Eight people were injured, five of them seriously, police said on Saturday as thousands had gathered at a central square for celebrations to mark Solingen’s 650th anniversary. The dead included one woman and two men.
“Both victims and witnesses were currently being questioned,” police in the nearby city of Dusseldorf said in a statement early on Saturday, adding that “a large contingent” of officers was searching for the perpetrator.
At about 9:40pm (19:40 GMT) on Friday, an unidentified man attacked multiple people with a knife, police said.
German Chancellor Olaf Scholz said on Saturday that the perpetrator must be caught quickly and punished to fullest extent of the law
The attack occurred at the Festival of Diversity in Solingen, which is located in North Rhine-Westphalia state, Germany’s most populous and bordering the Netherlands.
The events were supposed to run through Sunday, with several stages in central streets offering attractions such as live music, cabaret and acrobatics. Solingen has about 160,000 residents and is located near the bigger cities of Cologne and Dusseldorf.
Interior Minister Nancy Faeser said “the brutal attack on the city festival in Solingen deeply shocked us”.
“We currently have no clues as to his whereabouts,” said a police spokesman. There was also no description of the suspect, Germany’s DPA news agency reported.
The interior minister of North Rhine-Westphalia state, Herbert Reul, visited the scene early on Saturday, telling reporters it was a targeted attack on human life but declining to speculate on the motive.
Fatal stabbings and shootings in Germany are relatively uncommon. A police officer was killed and five people were wounded in a knife attack at a far-right rally in the city of Mannheim in May.

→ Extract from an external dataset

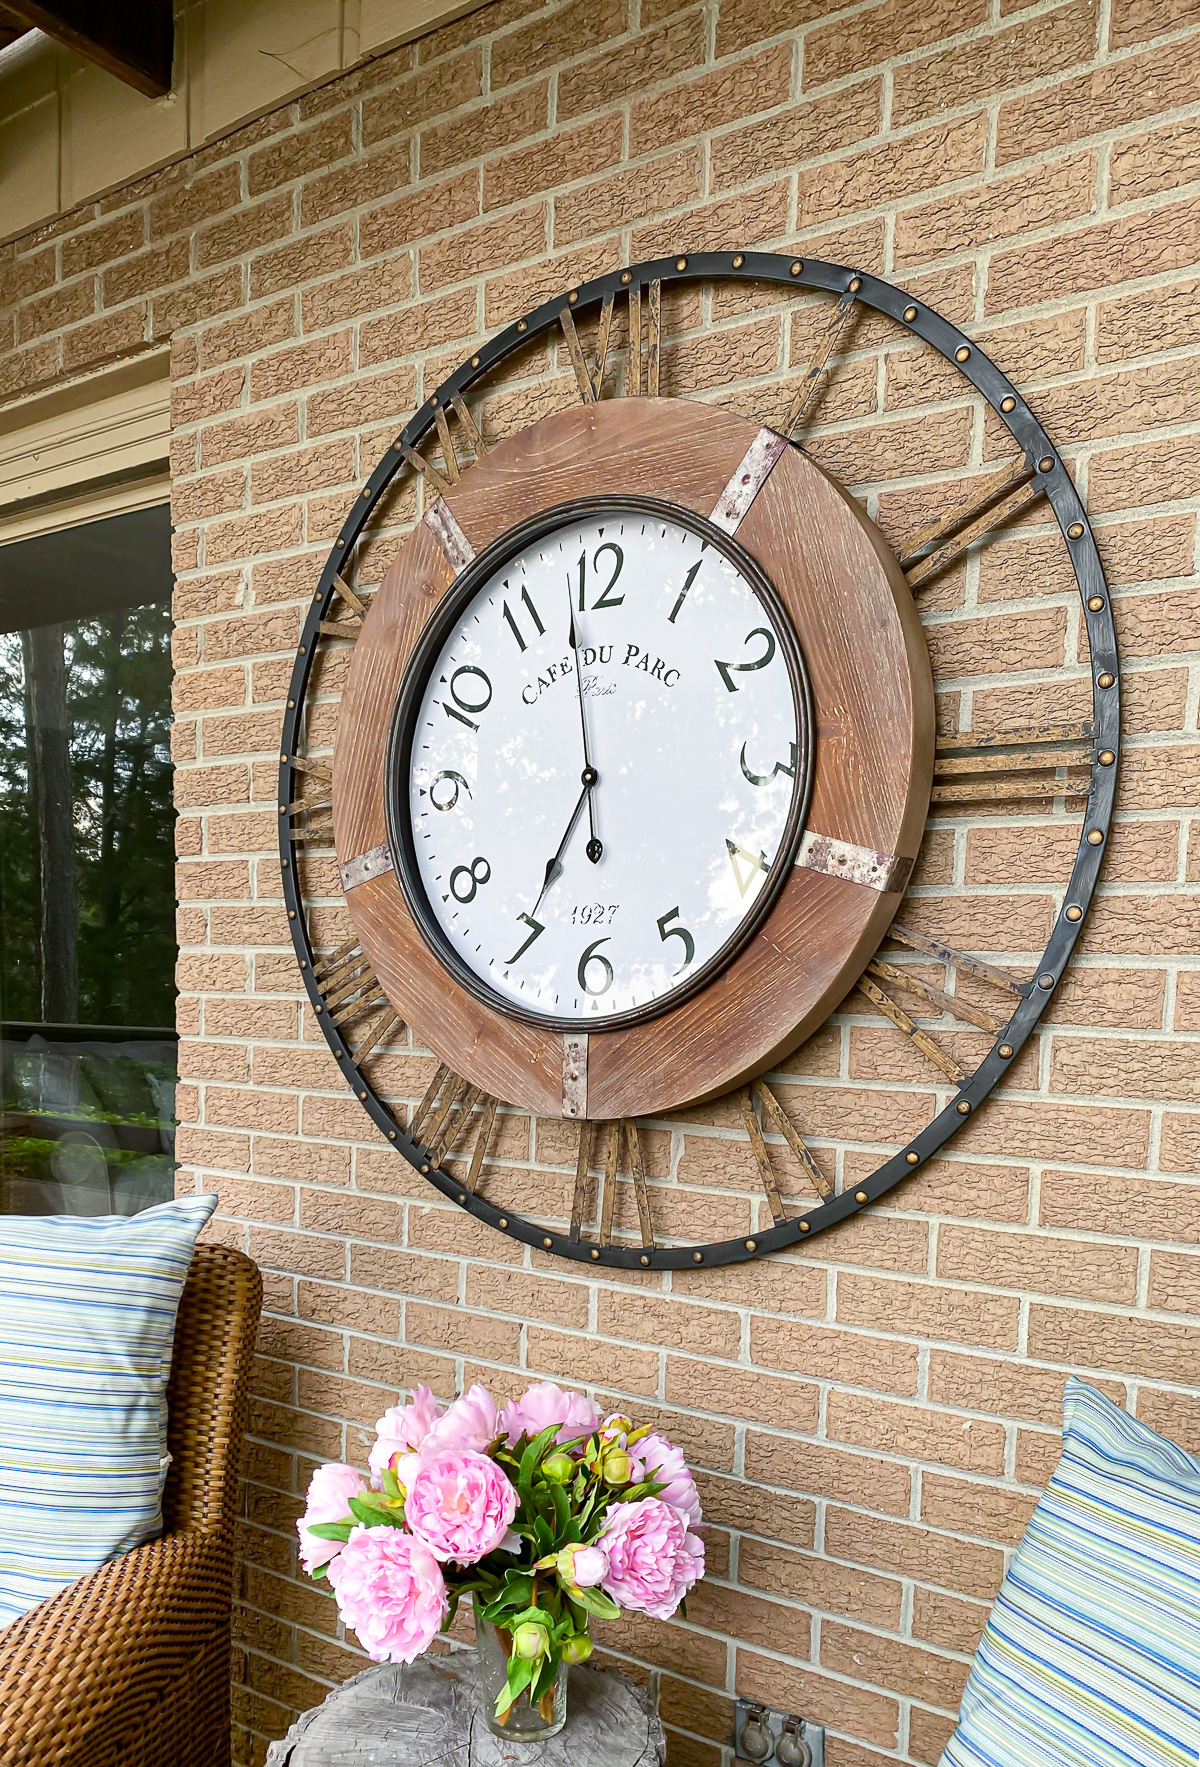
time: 6:58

Faeser recently proposed toughening weapons laws to allow only knives with a blade measuring up to 6cm (2.4 inches) to be carried in public, rather than the currently allowed length of 12cm (4.7 inches).
Witness Lars Breitzke told the local Solinger Tageblatt newspaper he was a few metres from the attack, not far from the festival stage, and “understood from the expression on the singer’s face that something was wrong”.

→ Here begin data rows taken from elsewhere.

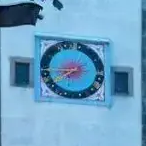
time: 7:44
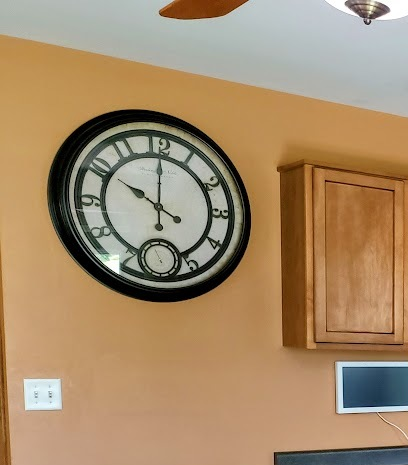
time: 10:00
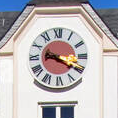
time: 9:20
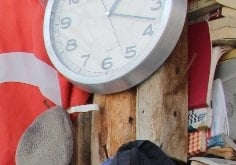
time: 1:17
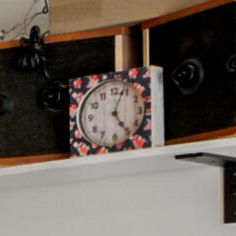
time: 5:03
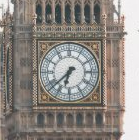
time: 6:38
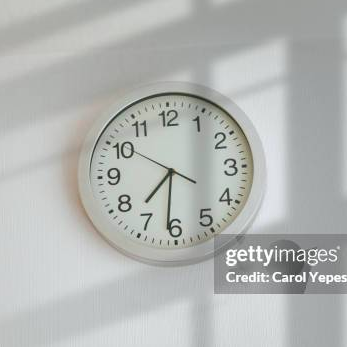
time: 7:31
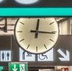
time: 12:16
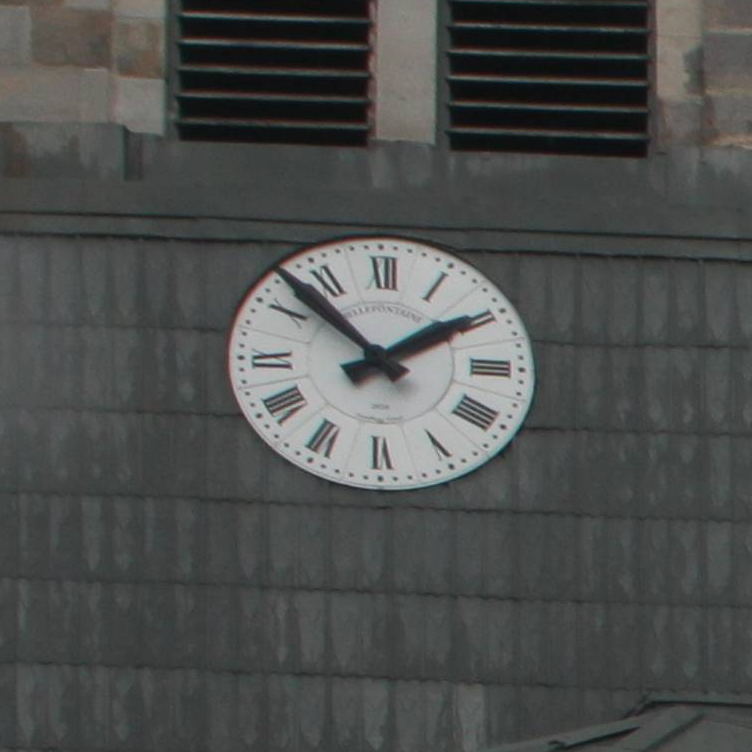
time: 1:52
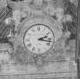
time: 2:17
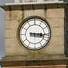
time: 3:15
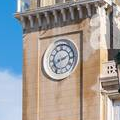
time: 8:11
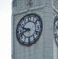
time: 9:42
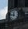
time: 11:46
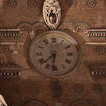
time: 7:31
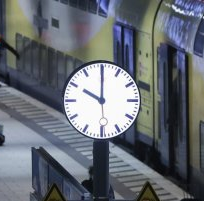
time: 10:00
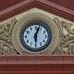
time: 6:03
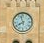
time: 7:57
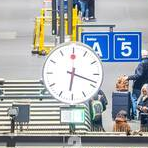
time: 6:18
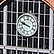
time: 9:48
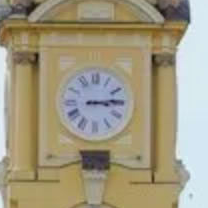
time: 3:13
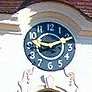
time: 9:11
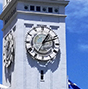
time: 1:11
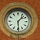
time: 1:29
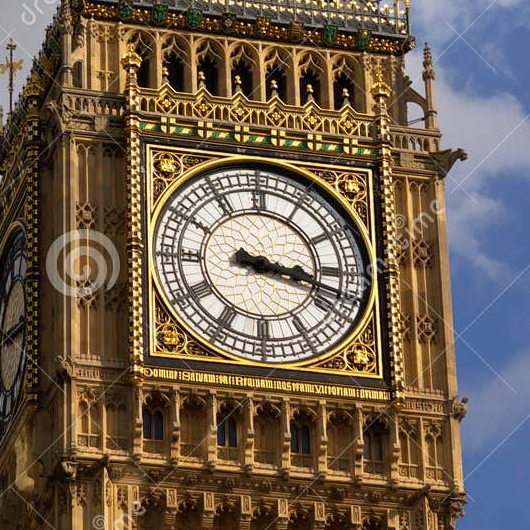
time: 3:17
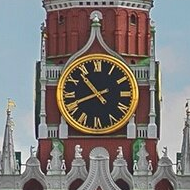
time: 10:41
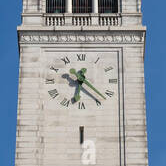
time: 6:22
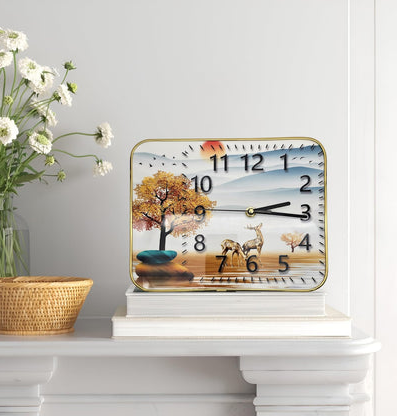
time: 2:15
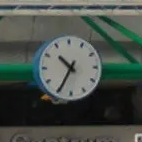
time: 10:34
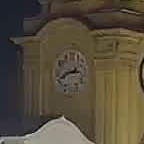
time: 2:40
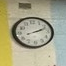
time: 2:11
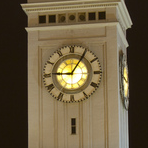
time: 9:05
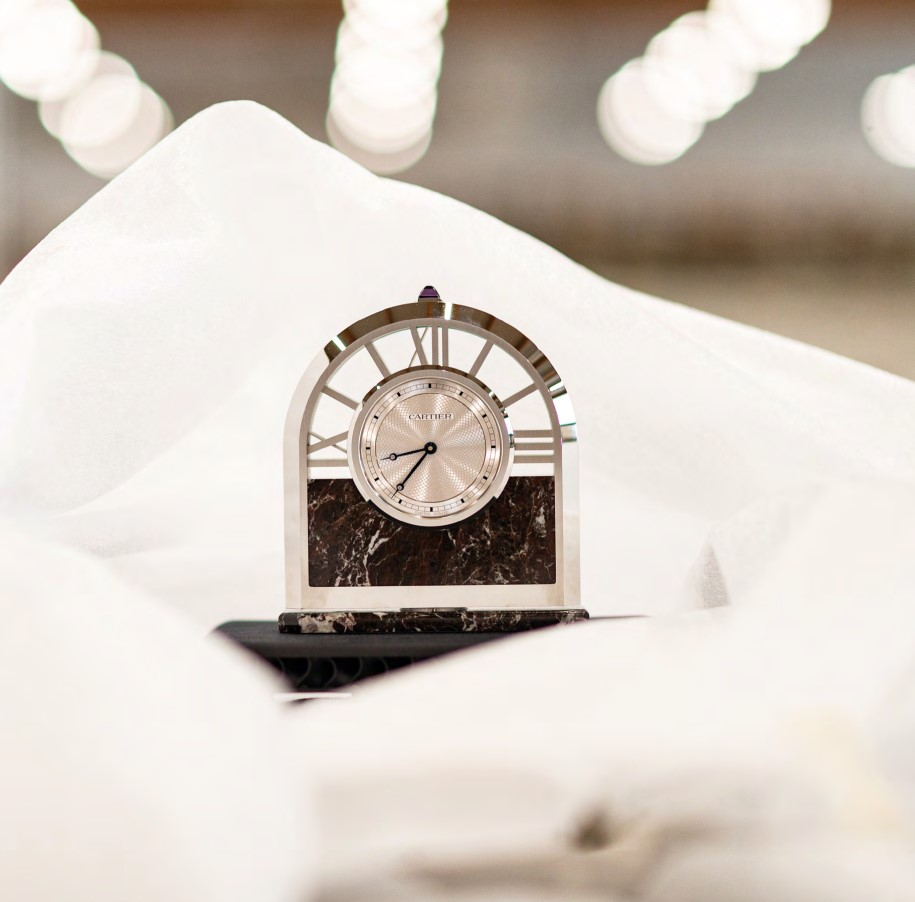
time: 8:36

“And then, a metre away from me, a person fell,” said Breitzke, who at first thought it was someone who had too much to drink.
When he turned around, he saw other people lying on the ground amid pools of blood.
“It tears my heart apart that there was an attack on our city. I have tears in my eyes when I think of those we have lost,” Solingen Mayor Tim-Oliver Kurzbach said in a statement. “I pray for all those who are still fighting for their lives.
“This evening, we are all facing shock, horror and great sadness in Solingen. We all wanted to celebrate our city’s anniversary together, and now we have to mourn dead and injured people,” Kurzbach wrote.